• Daniela Fernández aka Strawberry Shortcake

More than just music: Fatphobia

Whether or not you are in the music industry, whether you're a woman, man, or a gender-nonconforming person, living in a body that does not fit the societal norm of beauty presents challenges. People of all genders, races, and abilities face negative effects from fatphobia.


In the fascinating podcast, No One is Immune: Lilli Lewis on Fatphobia in the Music Industry, Queer Community and Beyond’, they wrote, “I felt like they [fat people] were being told that their bodies, as they were, were not marketable enough, so the image they projected must be of smaller bodies.” In the entertainment business, it is often taken for granted that fat people, especially fat women, are unsalable to the public. Appearance is such a large part of being a celebrity, whether it's in TV appearances, concerts, or photoshoots. As much as I want to believe not everyone judges based on appearance, there is an internal bias; for example, most people in magazines and many people's favorite artists are thin. The podcast also mentioned how being queer (other than cisgender) allowed them to see things with a different lens: Lewis says, “I think it has been my queerness that has saved me. I believe that fat women’s bodies have precluded fat women artists as being marketable because of the assumptions that fat women are not as appealing under the male gaze. Ignoring the fact that that’s a deeply limited view, my queerness made me decidedly unapologetic about not performing for a sexualized male gaze.” Being queer gives certain people the perspective that is out of the male gaze at times. Being queer does not mean that you have avoided the male gaze but that there are times when the male gaze is irrelevant.

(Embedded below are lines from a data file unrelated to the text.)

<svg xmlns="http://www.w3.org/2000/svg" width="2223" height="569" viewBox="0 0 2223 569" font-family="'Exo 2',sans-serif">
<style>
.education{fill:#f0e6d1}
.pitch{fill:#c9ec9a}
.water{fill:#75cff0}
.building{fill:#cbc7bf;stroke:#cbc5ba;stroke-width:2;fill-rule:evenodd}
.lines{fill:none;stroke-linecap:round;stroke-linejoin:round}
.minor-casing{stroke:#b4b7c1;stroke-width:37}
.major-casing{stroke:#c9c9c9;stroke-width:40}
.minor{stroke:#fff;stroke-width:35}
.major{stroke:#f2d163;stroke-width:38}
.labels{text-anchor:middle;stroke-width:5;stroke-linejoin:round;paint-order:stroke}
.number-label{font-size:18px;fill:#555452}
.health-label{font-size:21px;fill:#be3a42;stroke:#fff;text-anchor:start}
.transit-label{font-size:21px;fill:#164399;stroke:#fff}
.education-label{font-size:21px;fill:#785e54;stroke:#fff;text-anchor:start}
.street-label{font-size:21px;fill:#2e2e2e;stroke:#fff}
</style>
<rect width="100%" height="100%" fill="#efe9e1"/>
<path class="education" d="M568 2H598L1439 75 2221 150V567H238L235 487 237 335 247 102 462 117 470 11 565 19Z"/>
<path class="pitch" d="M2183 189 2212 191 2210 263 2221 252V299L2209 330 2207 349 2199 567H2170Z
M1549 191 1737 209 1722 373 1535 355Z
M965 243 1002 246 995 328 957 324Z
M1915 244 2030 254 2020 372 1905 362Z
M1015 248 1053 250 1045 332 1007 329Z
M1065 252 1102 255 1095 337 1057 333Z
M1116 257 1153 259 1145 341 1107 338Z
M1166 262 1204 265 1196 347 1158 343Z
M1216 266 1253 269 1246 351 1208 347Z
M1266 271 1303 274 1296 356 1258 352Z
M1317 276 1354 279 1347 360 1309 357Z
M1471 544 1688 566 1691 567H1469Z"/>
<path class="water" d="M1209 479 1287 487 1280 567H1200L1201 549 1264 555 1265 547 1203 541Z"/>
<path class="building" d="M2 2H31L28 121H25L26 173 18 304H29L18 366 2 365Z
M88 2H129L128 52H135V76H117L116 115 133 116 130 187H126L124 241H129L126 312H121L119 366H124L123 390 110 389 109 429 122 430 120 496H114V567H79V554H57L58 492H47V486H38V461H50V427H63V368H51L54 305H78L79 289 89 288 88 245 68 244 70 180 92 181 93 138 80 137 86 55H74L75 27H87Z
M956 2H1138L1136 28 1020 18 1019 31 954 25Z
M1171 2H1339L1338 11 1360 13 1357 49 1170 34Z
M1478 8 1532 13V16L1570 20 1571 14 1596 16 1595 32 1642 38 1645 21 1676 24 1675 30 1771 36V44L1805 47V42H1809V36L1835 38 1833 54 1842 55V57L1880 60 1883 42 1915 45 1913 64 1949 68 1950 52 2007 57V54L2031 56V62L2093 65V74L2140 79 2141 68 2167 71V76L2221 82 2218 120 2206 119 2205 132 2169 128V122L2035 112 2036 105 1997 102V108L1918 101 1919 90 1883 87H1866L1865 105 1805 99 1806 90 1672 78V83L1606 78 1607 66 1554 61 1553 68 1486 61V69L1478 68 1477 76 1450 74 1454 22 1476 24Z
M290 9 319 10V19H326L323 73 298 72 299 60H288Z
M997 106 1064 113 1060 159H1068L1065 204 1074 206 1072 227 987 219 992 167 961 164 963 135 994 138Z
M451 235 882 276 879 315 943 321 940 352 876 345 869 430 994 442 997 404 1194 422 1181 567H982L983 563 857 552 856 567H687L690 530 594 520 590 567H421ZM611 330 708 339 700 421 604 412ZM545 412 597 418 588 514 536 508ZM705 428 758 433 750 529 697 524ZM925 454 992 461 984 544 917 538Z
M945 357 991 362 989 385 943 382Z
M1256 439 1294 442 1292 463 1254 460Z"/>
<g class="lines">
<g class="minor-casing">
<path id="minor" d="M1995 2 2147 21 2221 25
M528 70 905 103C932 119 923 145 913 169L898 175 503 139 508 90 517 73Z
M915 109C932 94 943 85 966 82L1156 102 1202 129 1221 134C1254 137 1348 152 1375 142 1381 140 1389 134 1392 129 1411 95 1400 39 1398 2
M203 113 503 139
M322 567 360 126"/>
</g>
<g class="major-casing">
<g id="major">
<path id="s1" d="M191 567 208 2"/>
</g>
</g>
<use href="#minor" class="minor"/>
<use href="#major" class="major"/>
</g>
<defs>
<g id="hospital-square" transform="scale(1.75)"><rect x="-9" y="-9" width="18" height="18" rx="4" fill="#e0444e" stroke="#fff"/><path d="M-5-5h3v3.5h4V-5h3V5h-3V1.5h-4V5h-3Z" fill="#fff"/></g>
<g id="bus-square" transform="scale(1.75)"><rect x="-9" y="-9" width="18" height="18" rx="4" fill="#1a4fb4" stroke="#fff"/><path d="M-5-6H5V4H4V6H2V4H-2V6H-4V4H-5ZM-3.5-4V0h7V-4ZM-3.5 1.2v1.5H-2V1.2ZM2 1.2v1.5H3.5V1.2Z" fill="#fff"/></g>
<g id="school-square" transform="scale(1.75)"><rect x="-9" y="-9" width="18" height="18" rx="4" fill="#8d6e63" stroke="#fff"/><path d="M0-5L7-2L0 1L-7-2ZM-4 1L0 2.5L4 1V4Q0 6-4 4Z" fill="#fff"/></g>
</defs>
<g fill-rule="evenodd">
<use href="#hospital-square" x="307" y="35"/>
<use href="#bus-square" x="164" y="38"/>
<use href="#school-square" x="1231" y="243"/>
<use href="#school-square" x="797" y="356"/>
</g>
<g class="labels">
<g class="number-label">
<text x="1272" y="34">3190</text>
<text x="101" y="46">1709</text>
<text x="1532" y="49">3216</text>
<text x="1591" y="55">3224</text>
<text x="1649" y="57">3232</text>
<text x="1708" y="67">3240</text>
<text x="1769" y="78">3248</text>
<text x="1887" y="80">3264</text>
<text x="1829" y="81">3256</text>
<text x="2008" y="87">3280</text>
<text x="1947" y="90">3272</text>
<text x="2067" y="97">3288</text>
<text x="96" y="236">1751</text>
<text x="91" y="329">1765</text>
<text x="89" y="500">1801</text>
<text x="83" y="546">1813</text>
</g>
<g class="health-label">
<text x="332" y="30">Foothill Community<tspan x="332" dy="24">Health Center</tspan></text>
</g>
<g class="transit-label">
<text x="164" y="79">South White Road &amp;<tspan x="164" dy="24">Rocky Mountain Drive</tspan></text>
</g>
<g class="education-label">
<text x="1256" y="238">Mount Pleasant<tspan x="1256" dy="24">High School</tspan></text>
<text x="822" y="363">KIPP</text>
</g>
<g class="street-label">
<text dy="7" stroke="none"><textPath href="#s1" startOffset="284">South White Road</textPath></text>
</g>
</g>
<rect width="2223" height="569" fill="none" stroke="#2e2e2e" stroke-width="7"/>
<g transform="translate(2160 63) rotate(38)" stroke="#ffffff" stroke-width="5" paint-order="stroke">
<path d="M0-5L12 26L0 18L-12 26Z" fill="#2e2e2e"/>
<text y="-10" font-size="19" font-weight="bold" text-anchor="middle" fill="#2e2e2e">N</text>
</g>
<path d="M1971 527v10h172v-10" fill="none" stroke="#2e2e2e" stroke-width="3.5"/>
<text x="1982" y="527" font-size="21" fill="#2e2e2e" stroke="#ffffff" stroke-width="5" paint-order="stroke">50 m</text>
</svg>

The music industry isn’t just about music — it’s video art and other forms of expression through appearance. Artists have an incredible influence on fashion and daily life tasks due to their large social-media presence. Celebrities have all tended to look alike — due to the large influence of “beauty” media and pressures from industry to present a conventionally attractive (and usually thin) appearance. Media representation of fat people has only slowly begun to increase. Lizzo’s social media presence, for instance, is not enough representation.


Women who are fat are seen as fat first. The idea that our appearances don’t play into people's bias about us is wrong. Not only is being fat a problem to the societal expectation of beauty but each person is reminded they are not enough from their rejection from jobs due to their appearance. Women are often seen as trophies in the industry. By trophies, I mean they are seen as appearance first and talent second. Their talent can also be one of their “trophied aspects” on top of their beauty. The beliefs, background, and views of women and fat people are forgotten in the popularized media because the focus is on their appearance as women. The size of someone's body affects how people view their ability to do a job. In many states, it is not illegal to discriminate based on body image, people can be paid less not only due to their gender but their size. The Time article linked here says, “A 2008 study conducted by researchers at Yale University found that 10% of women and 5% of men had experienced discrimination based on their weight, including being rejected for a job.” People are denied occupations, similar to gender and clothing discrimination, and fat people are at a disadvantage. Fat people have lower success rates in the music industry due to their appearance, not their ability to sing or dance.


‘Fat’ has been given negative connotations that make fat people seem inactive and unintelligent. Due to the environment of music, film, beauty, etc., people are shamed for the bodies they were born with and have grown into. Because ‘fat’ is used in derogatory contexts we need to normalize it in non-derogatory contexts. Normalizing acceptance of the word ‘fat’ is essential to normalizing the success of fat people.


The music industry needs more representation of fat people. Humans are taught that to be valuable you must be entirely acceptable in society. People must acknowledge that people who do not have the privilege of thinness are not as likely to be successful due to the way they are viewed.